Friday June 5, 2015
This is to alert health professionals of a new potential risk factor for Middle East respiratory syndrome coronavirus (MERS-CoV): travel to Korea. And to remind them to be vigilant about respiratory illness in returned travellers, especially from the Arabian Peninsula.
In December 2014, the Ministry of Health issued updated information on recognising and managing suspected cases of MERS-CoV. This advice is attached below, as well as on the web site and remains unchanged. However, travel exposures outside the Arabian peninsula within 14 days of symptom onset should also be considered. The main points of this advice are that any suspect cases need to be in negative pressure isolation and tested for MERS-CoV. MERS-CoV is a notifiable and quarantinable disease under the Health Act 1956. As such, any suspected case should immediately be notified to the local Medical Officer of Health.
MERS-CoV outbreak in Korea
As of 3 June 2015, 1179 laboratory-confirmed cases of human infection with Middle East respiratory syndrome coronavirus (MERS-CoV) have been reported to WHO since 2012, including at least 442 deaths. WHO’s risk assessment is at: http://www.who.int/csr/disease/coronavirus_infections/risk-assessment-3june2015/en/
MERS-CoV has been reported from 25 countries; with most (>85%) from Saudi Arabia. Korea reported its first case on 20 May 2015 in a traveller who had been to several countries in the Arabian Peninsula.
The traveller had no known exposures and developed symptoms (initially fever and cough) on 11 May, 7 days after his arrival in Korea. He sought medical treatment at a clinic from 12 May to 15 May; was admitted from 15 to 17 May in a hospital and discharged. On the evening of discharge (17 May), the patient visited the emergency department of another hospital, where a sputum sample was collected on 19 May. MERS-CoV was confirmed positive at the Korea National Institute of Health Laboratory on 20 May and the patient was transferred to the nationally designated treatment facility for isolation.
As of 3 June, 29 confirmed cases have resulted from this index case, including one case who was identified in China.

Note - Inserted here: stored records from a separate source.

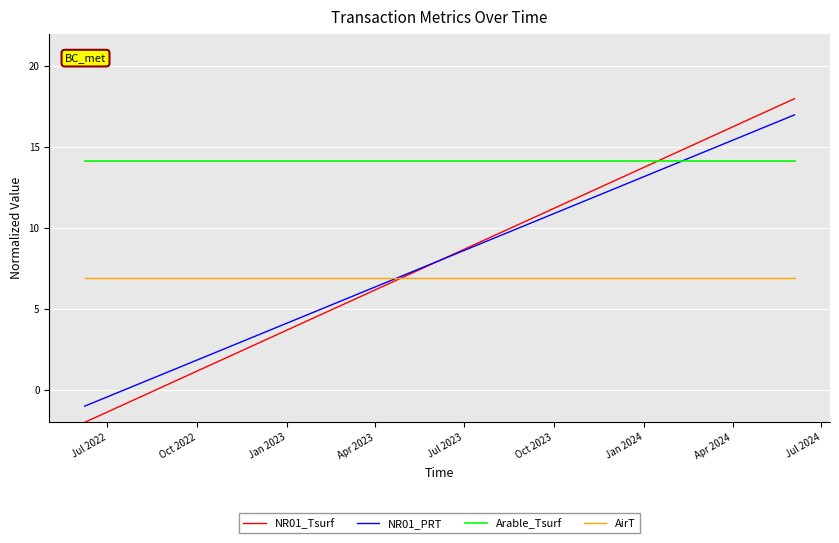

How many categories are shown in the chart?

25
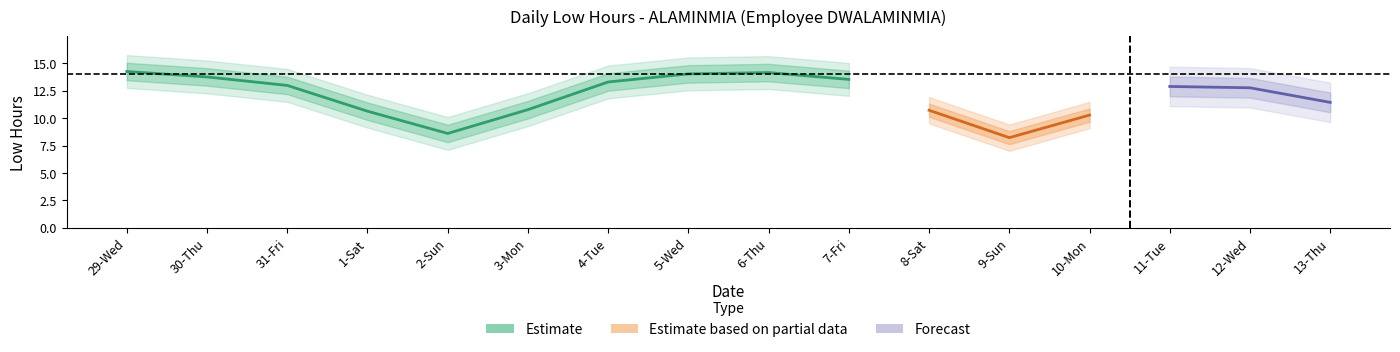

Between 2-Sun and 9-Sun, which is larger?

2-Sun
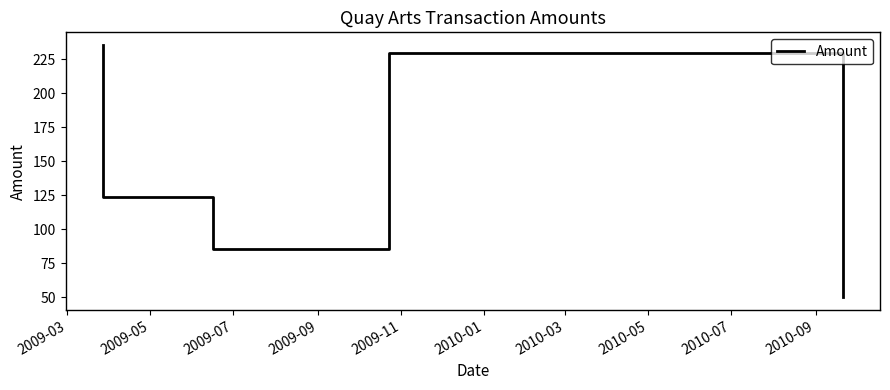

What is the smallest value displayed?

50.0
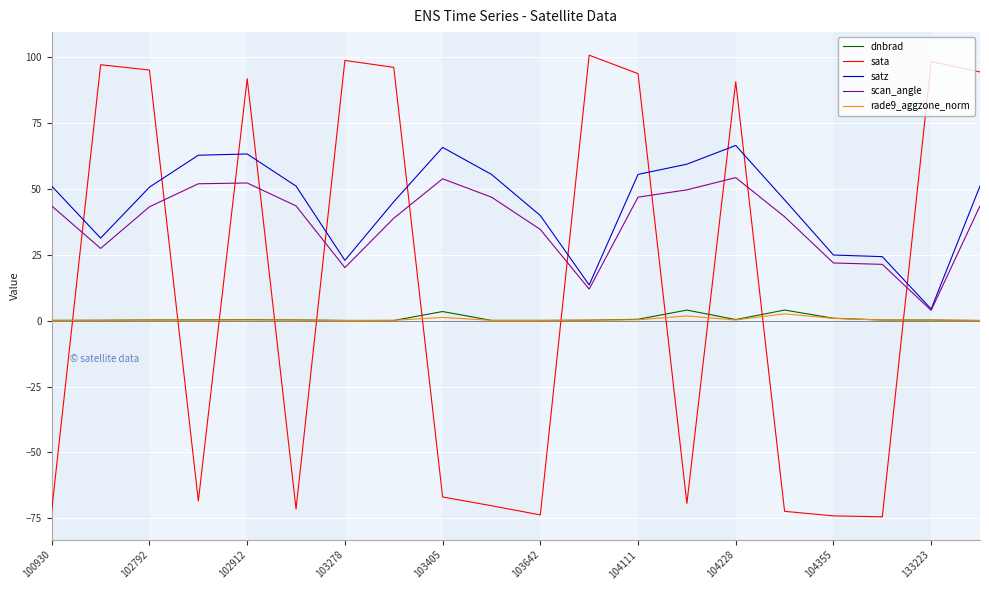

After their last crossing, which series has the higher values: satz or sata?

sata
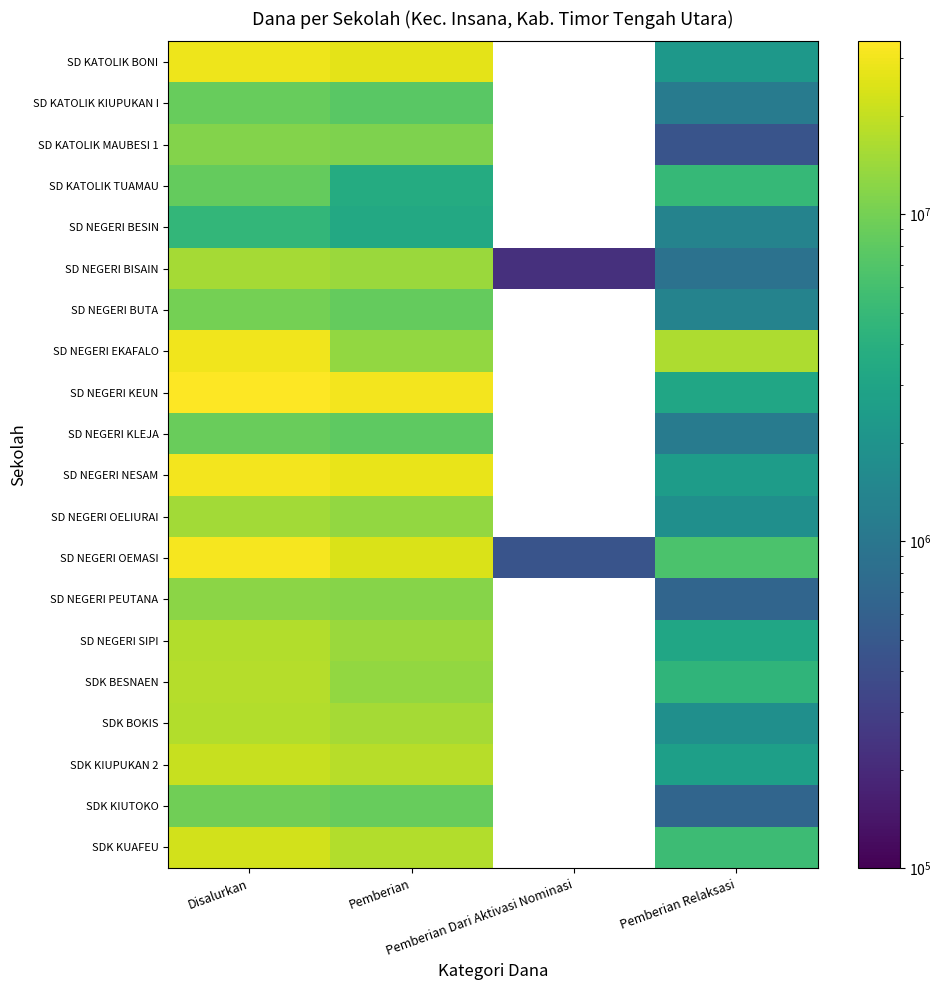

What is the highest value of the SD NEGERI KLEJA series?

9000000.0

The transmissions have all been at health care facilities, most from exposure to the index case during his first hospitalisation. At 3 June, 1369 contacts were being followed up in quarantine by the Korean health authorities. The case who travelled to Guangdong, China via Hong Kong while symptomatic was rapidly identified and isolated; his contacts in Hong Kong and Guangdong have been traced and placed in quarantine.
This is the largest outbreak of MERS-CoV outside the Arabian Peninsula. The spread in Korea resulted from the failure to isolate the index case when he first presented. Early suspicion of this case would have prevented this outbreak; and provides a timely reminder for health professionals to be aware of the risks of new infections from returned travellers.